#### Die Aufgabe
Schreib bitte den Forumsthread über das Scrollen von DIV-Inhalten per Mausbewegung weiter, beginnend nach seiner letzten Zeile.

#### Vorliegender Text
# DIV-Inhalt "on-mouse-over" scrollen...



## ZipZek (1. April 2008)

Hallo Freunde 

ich habe folgendes Problem:
Ich würde gerne den Inhalt eines Div-Elements mit fester Breite und Höhe in vertikaler Richtung hoch und runterscrollen lassen, je nachdem ob man mit der Maus in dem DIV nach oben oder unten fährt. Habt ihr vielleichtt eine Idee wie man soetwas realisieren kann, bzw. ein Link zu nem fertigen Script das funktioniert?
Bin nicht wirklich bewandt auf dem Gebiet!

Vielen Dank im vorrab,
Gruß, Phil


----------



## Quaese (2. April 2008)

Hi,

hier ist ein Script, das eventuell deinen Anforderungen entspricht.

Ciao
Quaese


----------



## archindian (7. September 2008)

#### Bereitgestellte Daten
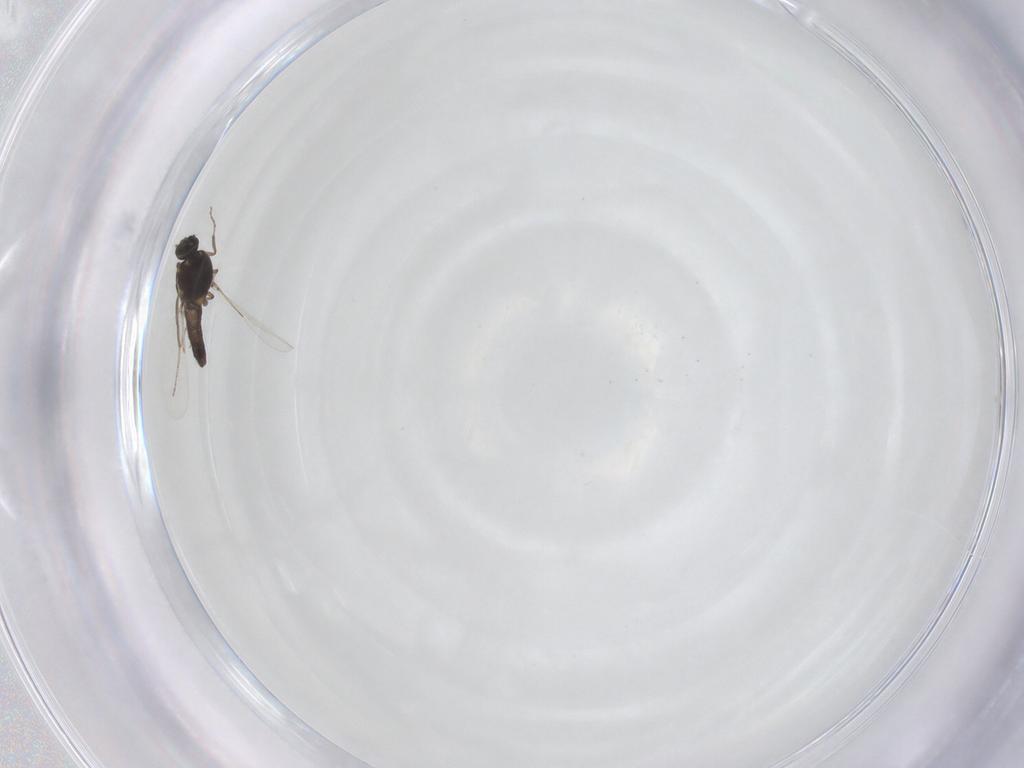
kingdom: Animalia
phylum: Arthropoda
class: Insecta
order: Diptera
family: Ceratopogonidae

#### Antwort zur Aufgabe
> Hi,
> 
> hier ist ein Script, das eventuell deinen Anforderungen entspricht.



Hallo,
wollte das gleiche machen und da der Link ja funktioniert habe ich den Quelltext kopiert und mit einigen Größenänderung in meinem Blog-Post eingefügt, da funktioniert aber das Scrollen nicht mehr.... liegt das an Firefox oder muss ich da noch irgendeine Bibliothek noch laden.... wenn ja wüßte ich nicht wie ich sie in dem Blog laden soll... Weiß einer abhilfe?
Danke!


----------



## Quaese (7. September 2008)

Hi,

kann man sich das Ganze irgendwo ansehen?

Ciao
Quaese


----------



## archindian (7. September 2008)

HAbe doch einen anderen Link benutzt aber wieder dasselbe Problem. Habe noch mal was zur besseren Übersicht gepostet: http://www.tutorials.de/forum/javas...izontal-scroll-bei-mouseover.html#post1666006
Danke!


----------



## archindian (8. September 2008)

Quaese hat gesagt.:


> Hi,
> 
> kann man sich das Ganze irgendwo ansehen?
> 
> ...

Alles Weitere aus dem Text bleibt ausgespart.